▼

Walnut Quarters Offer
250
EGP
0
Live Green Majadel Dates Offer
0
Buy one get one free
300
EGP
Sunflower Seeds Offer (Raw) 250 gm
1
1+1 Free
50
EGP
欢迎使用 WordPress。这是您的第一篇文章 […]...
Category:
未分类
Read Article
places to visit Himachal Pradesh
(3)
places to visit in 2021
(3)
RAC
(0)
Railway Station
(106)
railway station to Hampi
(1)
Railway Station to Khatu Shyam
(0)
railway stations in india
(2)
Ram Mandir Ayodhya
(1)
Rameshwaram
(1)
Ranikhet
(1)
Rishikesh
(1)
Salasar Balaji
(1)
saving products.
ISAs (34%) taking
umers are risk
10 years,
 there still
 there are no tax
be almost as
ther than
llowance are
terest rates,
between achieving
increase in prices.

▲
▼

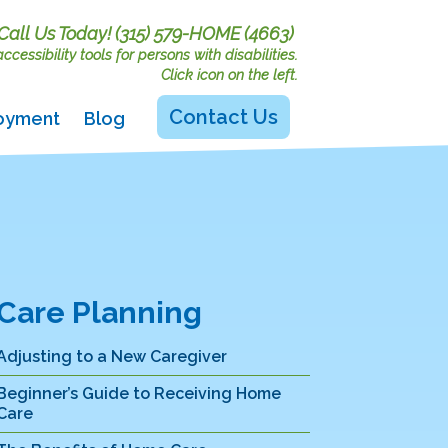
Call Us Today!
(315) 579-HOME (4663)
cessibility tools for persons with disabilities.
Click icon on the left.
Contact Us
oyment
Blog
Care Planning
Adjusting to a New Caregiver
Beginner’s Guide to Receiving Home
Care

▲

> [YOUR ASSIGNMENT] For each line of the data that has the word "Offer", report that line.

> [RESULT BELOW]
Walnut Quarters Offer
Live Green Majadel Dates Offer
Sunflower Seeds Offer (Raw) 250 gm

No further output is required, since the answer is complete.